### Texte à examiner:
<<<<

Fournir gratuitement, ou à moindre prix, un terrain ou un appartement aux familles démunies, a trouvé ses limites. De plus, la vente au dirham symbolique de domaines publics à des investisseurs privés a engraissé ces derniers, sans permettre à un plus grand nombre de bidonvillois de bénéficier d’un logement décent.
A coups de milliards distribués généreusement aux bureaux d’études étrangers, le département de l’Habitat a tourné le dos à des expériences internationales concluantes comme celle du Brésil qui a réussi à apprivoiser ses favelas par des approches originales. Dans ce secteur, plus que d’autres encore, les soupçons de corruption et de délit d’initié sont considérables, mettant parfois en cause quelques-uns des plus gros opérateurs immobiliers. Le PJD a-t-il les moyens de laver le linge sale des ex-ministres istiqlaliens en public ? Rien n’est moins sûr.

>>>>

### Votre travail:
(1) Relevez, s'il vous plaît, tous les destinataires de ce qui est fourni, vendu ou distribué dans le texte sur la politique du logement.
(2) Poursuivez le texte sur la politique du logement après sa dernière phrase.
Les enregistrements qui suivent n'ont aucun lien avec le texte sur la politique du logement.

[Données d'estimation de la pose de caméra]
<<<<

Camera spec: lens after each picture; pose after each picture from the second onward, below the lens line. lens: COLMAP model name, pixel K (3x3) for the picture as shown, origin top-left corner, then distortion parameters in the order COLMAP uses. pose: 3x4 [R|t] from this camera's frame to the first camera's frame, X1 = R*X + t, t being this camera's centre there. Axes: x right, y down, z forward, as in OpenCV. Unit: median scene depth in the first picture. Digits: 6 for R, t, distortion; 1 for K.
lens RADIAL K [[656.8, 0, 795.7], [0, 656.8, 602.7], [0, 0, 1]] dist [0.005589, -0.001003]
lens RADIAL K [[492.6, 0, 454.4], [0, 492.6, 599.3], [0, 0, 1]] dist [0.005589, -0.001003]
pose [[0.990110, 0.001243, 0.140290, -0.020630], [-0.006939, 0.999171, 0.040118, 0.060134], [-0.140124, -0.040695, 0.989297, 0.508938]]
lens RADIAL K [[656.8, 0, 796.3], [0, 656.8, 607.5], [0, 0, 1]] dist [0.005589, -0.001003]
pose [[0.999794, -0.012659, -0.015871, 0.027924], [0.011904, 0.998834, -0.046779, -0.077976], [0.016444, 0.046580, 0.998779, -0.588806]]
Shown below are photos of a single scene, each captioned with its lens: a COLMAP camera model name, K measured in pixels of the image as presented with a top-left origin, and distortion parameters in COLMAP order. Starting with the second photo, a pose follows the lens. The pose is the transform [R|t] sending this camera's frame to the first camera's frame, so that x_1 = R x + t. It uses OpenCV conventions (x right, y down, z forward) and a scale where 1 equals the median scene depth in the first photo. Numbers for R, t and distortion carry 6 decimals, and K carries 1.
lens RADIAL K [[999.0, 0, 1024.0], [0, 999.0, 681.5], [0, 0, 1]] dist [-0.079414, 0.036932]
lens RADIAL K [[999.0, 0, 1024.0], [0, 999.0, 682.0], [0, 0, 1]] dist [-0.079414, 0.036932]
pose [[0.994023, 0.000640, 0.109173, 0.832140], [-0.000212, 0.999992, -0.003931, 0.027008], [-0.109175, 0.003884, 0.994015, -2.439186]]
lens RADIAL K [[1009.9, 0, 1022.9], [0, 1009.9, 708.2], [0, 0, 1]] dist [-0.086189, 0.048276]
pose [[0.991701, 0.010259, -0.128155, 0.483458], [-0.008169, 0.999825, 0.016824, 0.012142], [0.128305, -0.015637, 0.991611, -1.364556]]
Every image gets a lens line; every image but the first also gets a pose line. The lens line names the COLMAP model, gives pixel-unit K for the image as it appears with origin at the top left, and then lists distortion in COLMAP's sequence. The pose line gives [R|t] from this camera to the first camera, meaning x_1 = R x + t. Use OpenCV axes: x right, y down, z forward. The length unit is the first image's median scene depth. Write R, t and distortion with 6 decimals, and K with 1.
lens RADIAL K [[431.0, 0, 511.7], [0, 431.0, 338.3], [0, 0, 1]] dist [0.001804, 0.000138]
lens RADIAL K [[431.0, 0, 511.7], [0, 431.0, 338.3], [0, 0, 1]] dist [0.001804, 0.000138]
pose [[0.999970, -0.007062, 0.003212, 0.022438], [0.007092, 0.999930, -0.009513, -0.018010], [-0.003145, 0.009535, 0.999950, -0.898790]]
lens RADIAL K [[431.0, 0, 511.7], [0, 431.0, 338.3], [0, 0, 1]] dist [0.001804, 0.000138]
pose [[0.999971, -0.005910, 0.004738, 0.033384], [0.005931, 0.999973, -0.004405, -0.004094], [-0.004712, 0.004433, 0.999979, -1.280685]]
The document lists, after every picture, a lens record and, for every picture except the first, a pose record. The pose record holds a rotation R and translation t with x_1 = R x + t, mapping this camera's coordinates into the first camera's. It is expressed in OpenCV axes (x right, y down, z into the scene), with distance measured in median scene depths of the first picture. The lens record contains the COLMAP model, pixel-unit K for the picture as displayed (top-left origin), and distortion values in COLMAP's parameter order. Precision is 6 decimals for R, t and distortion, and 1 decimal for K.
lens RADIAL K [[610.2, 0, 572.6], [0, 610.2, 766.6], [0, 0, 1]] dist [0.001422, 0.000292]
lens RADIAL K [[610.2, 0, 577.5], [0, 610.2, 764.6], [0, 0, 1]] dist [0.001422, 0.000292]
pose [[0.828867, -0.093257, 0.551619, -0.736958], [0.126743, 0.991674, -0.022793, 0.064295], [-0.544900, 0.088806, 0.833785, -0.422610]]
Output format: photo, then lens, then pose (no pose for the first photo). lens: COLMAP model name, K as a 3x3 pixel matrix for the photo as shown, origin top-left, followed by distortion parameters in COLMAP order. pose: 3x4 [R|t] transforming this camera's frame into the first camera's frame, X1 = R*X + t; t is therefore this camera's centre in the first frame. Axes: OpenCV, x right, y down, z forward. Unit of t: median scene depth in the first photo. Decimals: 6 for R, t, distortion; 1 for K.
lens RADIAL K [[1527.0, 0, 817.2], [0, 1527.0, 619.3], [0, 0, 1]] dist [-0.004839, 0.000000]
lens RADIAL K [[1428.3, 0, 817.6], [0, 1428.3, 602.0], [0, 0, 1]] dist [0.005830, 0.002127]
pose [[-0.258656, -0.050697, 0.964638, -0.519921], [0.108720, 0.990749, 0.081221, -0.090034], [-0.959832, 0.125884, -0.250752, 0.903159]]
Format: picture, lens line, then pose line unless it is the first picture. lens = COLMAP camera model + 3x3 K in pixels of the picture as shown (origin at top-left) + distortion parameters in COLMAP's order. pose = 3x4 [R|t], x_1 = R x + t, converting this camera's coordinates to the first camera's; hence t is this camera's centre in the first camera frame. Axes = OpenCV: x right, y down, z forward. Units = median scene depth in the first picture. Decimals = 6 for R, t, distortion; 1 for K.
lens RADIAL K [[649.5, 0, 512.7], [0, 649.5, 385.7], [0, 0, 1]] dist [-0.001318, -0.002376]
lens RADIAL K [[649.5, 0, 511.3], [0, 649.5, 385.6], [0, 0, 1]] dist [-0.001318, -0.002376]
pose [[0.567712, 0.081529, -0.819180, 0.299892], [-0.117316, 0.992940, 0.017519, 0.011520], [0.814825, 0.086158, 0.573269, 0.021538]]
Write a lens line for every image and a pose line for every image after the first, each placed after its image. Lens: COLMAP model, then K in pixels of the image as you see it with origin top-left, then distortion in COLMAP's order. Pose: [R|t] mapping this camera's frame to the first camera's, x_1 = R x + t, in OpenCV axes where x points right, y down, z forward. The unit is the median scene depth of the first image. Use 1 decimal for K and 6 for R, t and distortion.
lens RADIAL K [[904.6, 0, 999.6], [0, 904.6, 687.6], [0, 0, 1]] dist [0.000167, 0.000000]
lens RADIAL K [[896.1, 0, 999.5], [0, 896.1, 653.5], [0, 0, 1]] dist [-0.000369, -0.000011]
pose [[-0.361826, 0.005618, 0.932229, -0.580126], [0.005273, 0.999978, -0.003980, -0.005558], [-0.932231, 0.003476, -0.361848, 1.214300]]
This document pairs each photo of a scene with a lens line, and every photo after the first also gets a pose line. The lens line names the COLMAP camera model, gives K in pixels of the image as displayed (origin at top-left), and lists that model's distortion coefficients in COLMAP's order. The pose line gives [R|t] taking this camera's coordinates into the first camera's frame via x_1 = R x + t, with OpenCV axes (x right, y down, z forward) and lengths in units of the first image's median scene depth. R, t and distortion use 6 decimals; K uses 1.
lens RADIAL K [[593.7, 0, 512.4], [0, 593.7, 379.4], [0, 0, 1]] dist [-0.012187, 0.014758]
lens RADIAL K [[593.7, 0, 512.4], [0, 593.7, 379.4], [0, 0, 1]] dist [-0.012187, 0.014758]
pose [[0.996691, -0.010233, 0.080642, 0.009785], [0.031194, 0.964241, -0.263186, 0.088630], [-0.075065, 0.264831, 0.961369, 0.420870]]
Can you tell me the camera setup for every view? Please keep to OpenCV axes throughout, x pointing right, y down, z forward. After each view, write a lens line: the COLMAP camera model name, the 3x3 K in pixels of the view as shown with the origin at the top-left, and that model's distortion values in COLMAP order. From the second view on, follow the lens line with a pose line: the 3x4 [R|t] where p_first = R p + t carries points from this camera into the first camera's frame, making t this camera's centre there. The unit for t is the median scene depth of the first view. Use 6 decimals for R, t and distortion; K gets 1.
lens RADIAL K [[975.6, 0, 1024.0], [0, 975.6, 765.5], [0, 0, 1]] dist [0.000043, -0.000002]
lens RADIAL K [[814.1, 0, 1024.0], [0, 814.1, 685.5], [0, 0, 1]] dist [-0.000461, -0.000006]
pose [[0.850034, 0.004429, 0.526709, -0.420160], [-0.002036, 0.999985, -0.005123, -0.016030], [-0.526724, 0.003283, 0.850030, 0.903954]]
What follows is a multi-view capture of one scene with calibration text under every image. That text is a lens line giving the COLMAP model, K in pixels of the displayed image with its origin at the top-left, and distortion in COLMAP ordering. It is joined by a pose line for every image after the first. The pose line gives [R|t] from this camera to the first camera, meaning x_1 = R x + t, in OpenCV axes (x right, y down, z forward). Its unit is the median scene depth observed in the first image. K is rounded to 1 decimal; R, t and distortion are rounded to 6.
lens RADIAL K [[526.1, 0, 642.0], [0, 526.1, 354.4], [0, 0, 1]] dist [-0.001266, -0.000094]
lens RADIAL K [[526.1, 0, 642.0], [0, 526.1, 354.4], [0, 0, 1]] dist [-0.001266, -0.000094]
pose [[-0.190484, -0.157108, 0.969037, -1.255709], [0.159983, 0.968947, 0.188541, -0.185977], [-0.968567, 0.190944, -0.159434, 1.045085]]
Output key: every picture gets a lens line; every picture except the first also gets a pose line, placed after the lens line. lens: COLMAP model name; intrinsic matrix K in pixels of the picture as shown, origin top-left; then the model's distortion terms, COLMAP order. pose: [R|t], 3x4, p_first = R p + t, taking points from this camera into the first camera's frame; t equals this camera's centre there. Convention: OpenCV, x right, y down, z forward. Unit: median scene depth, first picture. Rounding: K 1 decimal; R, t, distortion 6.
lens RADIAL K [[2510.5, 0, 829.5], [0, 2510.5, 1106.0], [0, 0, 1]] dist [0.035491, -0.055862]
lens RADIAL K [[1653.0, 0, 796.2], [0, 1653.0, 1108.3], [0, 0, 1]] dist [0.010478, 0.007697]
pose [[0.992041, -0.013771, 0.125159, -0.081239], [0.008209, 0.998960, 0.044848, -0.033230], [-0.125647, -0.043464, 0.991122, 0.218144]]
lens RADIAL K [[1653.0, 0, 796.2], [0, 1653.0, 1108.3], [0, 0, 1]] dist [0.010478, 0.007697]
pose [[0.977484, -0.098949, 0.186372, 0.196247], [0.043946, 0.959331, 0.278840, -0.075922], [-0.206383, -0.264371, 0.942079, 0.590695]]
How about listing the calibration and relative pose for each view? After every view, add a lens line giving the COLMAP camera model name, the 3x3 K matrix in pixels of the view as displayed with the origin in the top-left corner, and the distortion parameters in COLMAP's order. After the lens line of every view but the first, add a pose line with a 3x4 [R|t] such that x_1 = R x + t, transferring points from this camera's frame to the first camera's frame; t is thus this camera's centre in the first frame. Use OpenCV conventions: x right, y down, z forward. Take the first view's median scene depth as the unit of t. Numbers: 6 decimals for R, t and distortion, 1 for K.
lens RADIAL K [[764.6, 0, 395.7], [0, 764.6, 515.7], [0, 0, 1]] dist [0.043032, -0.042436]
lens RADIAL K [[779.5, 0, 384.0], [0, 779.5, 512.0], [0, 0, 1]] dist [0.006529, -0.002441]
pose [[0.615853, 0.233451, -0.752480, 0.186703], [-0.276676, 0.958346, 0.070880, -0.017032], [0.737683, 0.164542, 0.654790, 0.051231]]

>>>>

### Corrigé des exercices:
(1) Les familles démunies, les investisseurs privés et les bureaux d'études étrangers.

(2)
Avant son investiture, afin de faire face aux très nombreux défis, notamment ceux liés à la Santé, à l’Education, à l’Agriculture et à l’Habitat, le PJD avait rappelé sa détermination à traquer l’économie de rente. Que peuvent faire les islamistes ? A la vérité, pas grand-chose. Le pouvoir politique a longtemps engendré autour de lui un usage immodéré de passe-droits, de corruption et d’abus de pouvoir. Si les compagnons de Benkirane appliquent à la lettre leurs engagements de « bonne gouvernance », alors ce sera déjà une victoire.